そういうことをする子だとは、思っていなかった。
同時に、彼が次になにを言うのか、少しだけ気になっていた。
「もう、今ほとんど答えは聞いちゃったけど……。でも、まだ質問に答えられてないから……それだけ、言わせてほしい」
「……えっ」
質問の答えは、ついさっきもらった。
隣のクラスのいじめを止めに入ったのを見て、惹かれた。
それ以外にも、まだあるのだろうか。
思わず目を丸くして、美湖は侑弦を見つめ返した。
呼吸を整えている彼は、なぜかそれまでよりもずっと、顔を赤く染めていた。
「さっきのは……好きになった理由だ。けど、恋人になりたい理由の方は、まだ言えてない」
「……ああ」
たしかに、侑弦は言った。
好きだ。彼氏にしてほしい。
つまり、美湖を好きであることは、恋人になりたい理由ではない、ということなのだろう。

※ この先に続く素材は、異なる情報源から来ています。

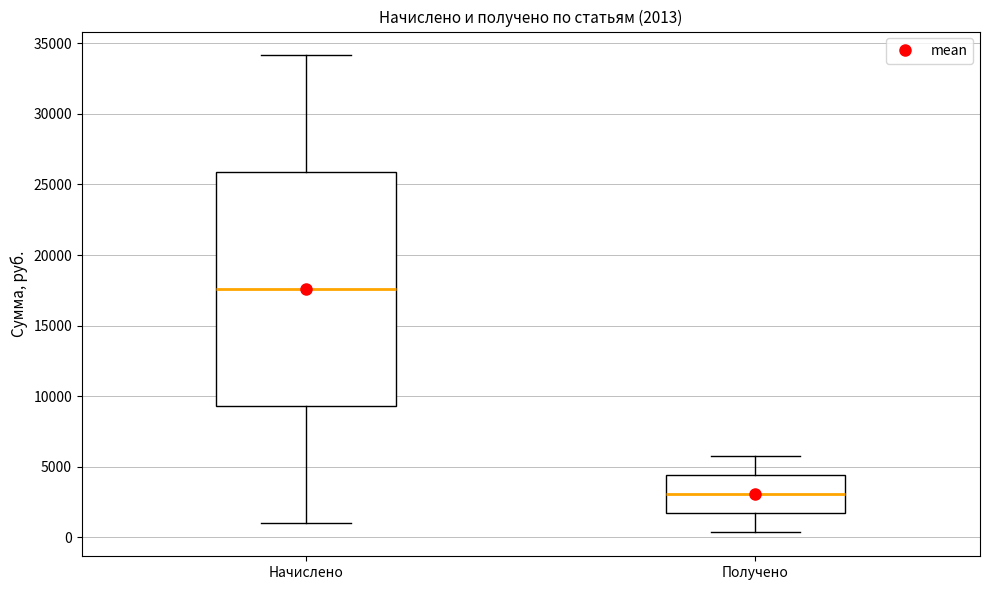

Which box has the highest median line?

Начислено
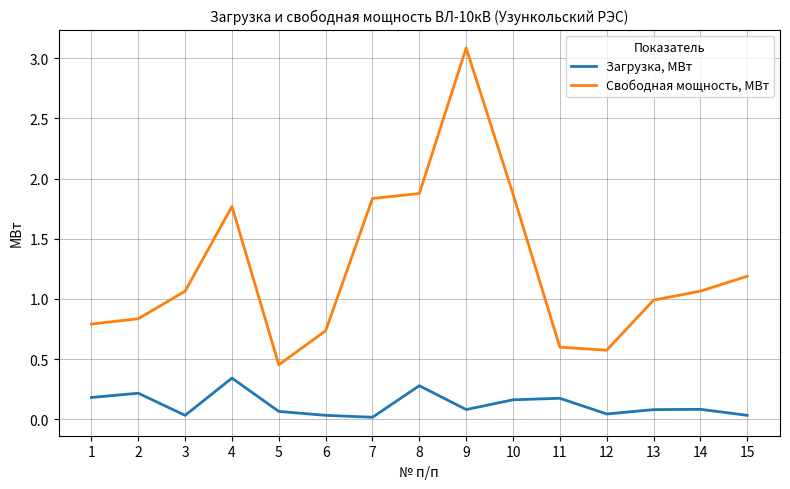

What is the approximate value of Свободная мощность, МВт at 11?

0.6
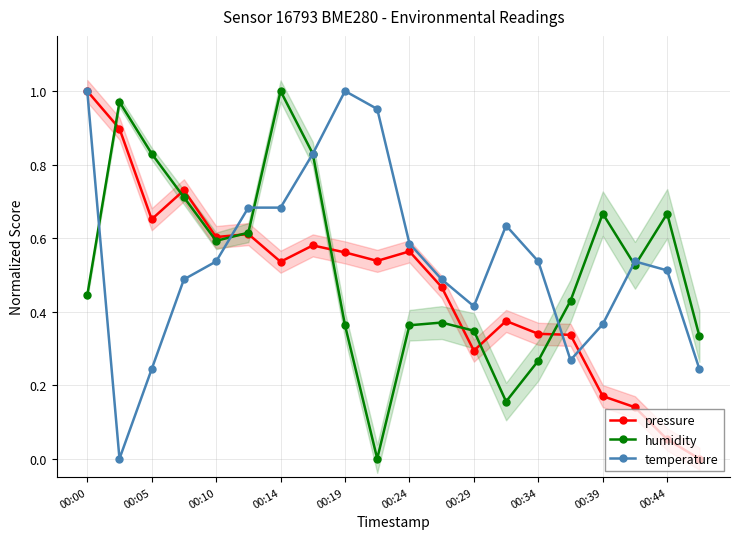

The value of humidity at 00:24 is 0.2. True or false?

False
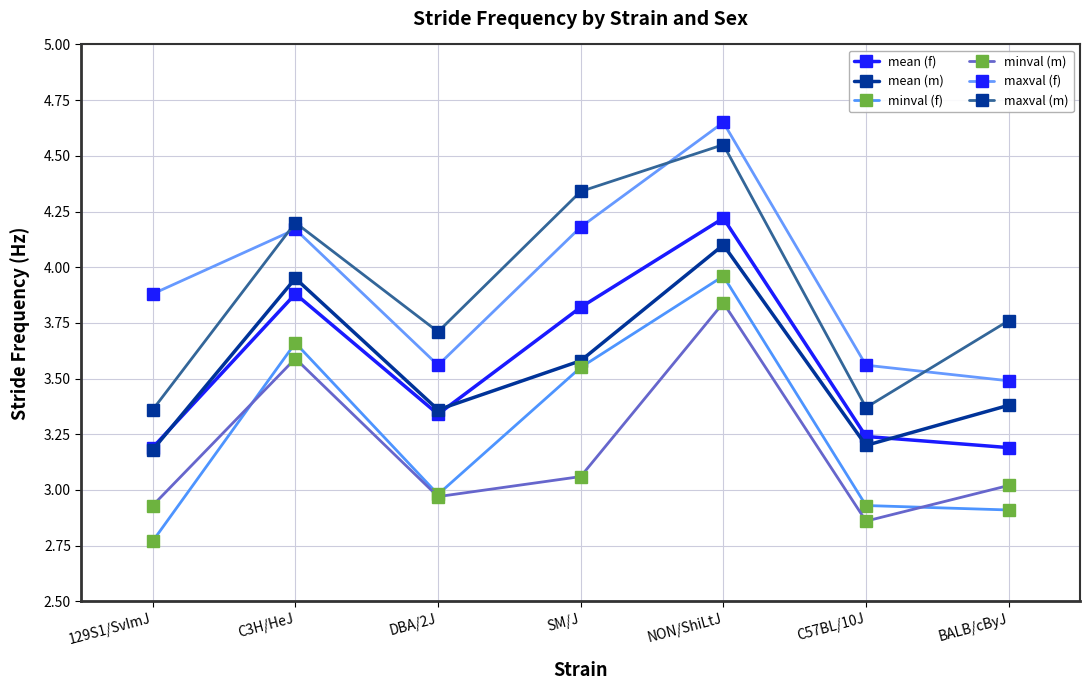

Rank the series at SM/J from lowest to highest value.

minval (m), minval (f), mean (m), mean (f), maxval (f), maxval (m)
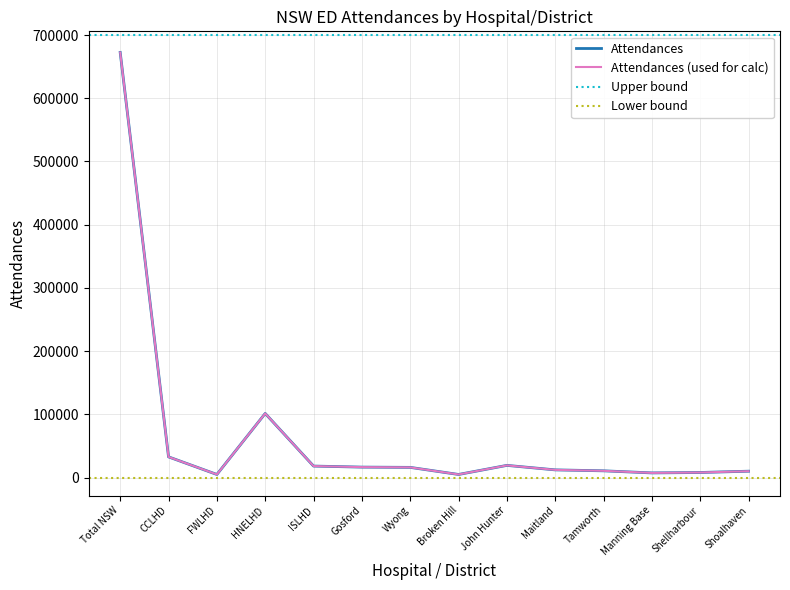

What is the sum of all Attendances used for calculation values?

935745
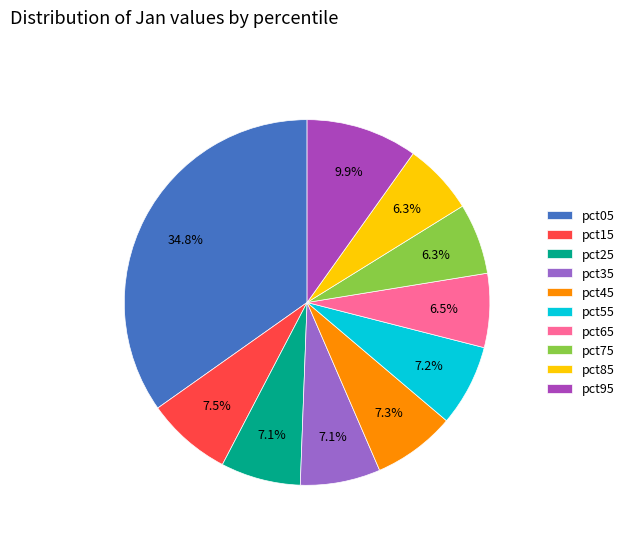

What percentage is the pct55 slice, to the nearest percent?

7%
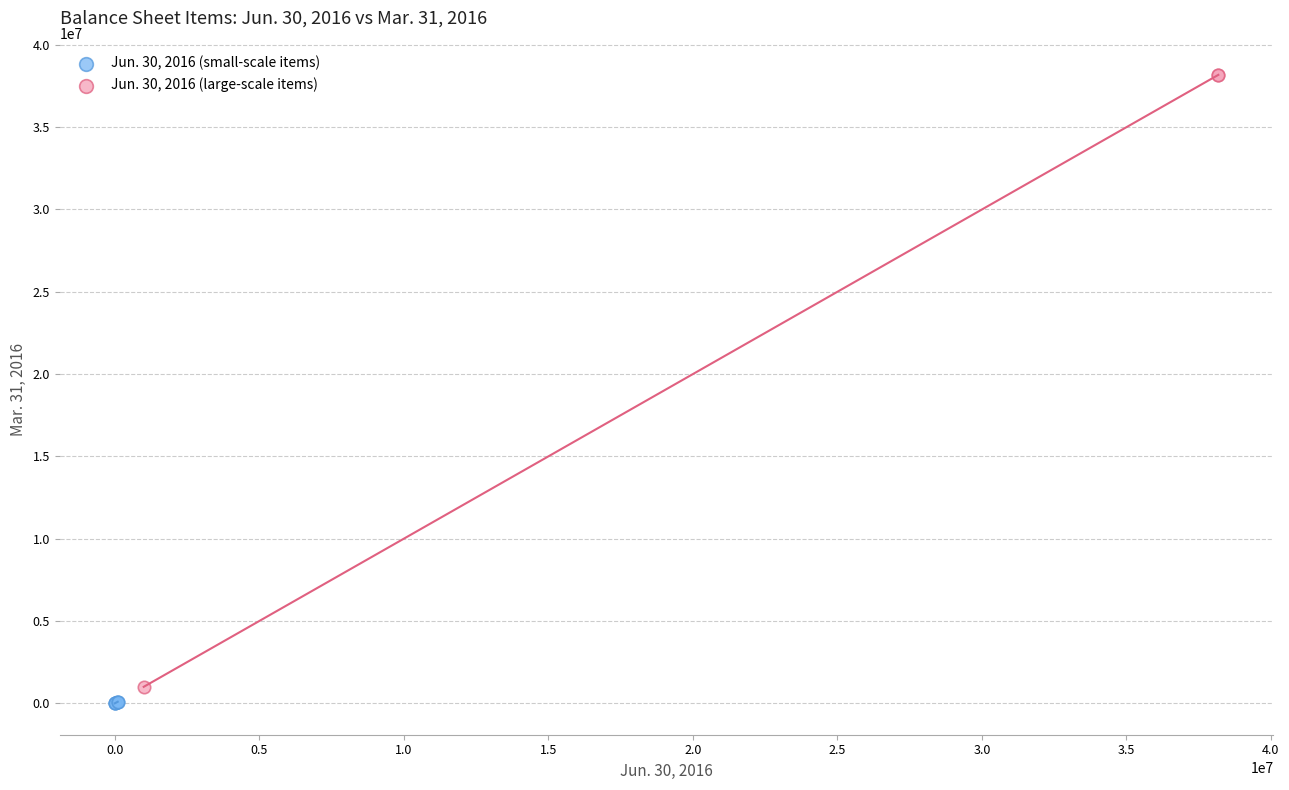

Which series reaches the maximum Y coordinate?

Jun. 30, 2016 (large-scale items)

意表をつかれ、美湖の意識はますます、侑弦に釘付けになった。
胸の奥が一度、ドクンと跳ねたことには、気がつかなった。
「天沢さんは、強い。それに、すごい。けど……」
侑弦が言った。
「いつか、きっとつらくなるときが来ると思う」
「……」
「でも……俺はきみに、そのままでいてほしい。きみがそうあろうと思って、実現してる生き方を、ずっと続けてほしい。だから――」
スゥッと、息を吸う音がする。
遠く聞こえていた部活や車の喧騒が、いつの間にか聞こえなくなっている。
目が離せず、美湖はただ、彼の声だけを聞いていた。
「俺が守りたい。きみが一番、素敵でいられるように。きみが思うように生きられるように。そばで、ずっと支えたいんだ」
「……朝霞くん」
「それが……恋人になりたいと思った理由。ごめんな……さすがに、ちょっと重いか。いや、かなり……?」
あはは、と自分でも呆れたように、侑弦は笑った。
重いし、突然だ。
それに、まだ知り合ったばかりなのに。
この前の一件だけで、自分のなにがわかるのか。
そもそも、この人に自分が守れるのか。守ってもらう必要なんて、あるのか。
いろいろなことが、頭の中をぐるぐる回る。
けれど、それもすぐに消えていってしまって。
最後に残ったのは、ただひとつだけで――。
「……ふふっ」
美湖は笑った。
ただおかしくて、おもしろくて、こぼれるように笑った。
朝霞侑弦という男の子に、興味が湧いている。
そのことを自覚する前に、美湖は笑顔のまま、言った。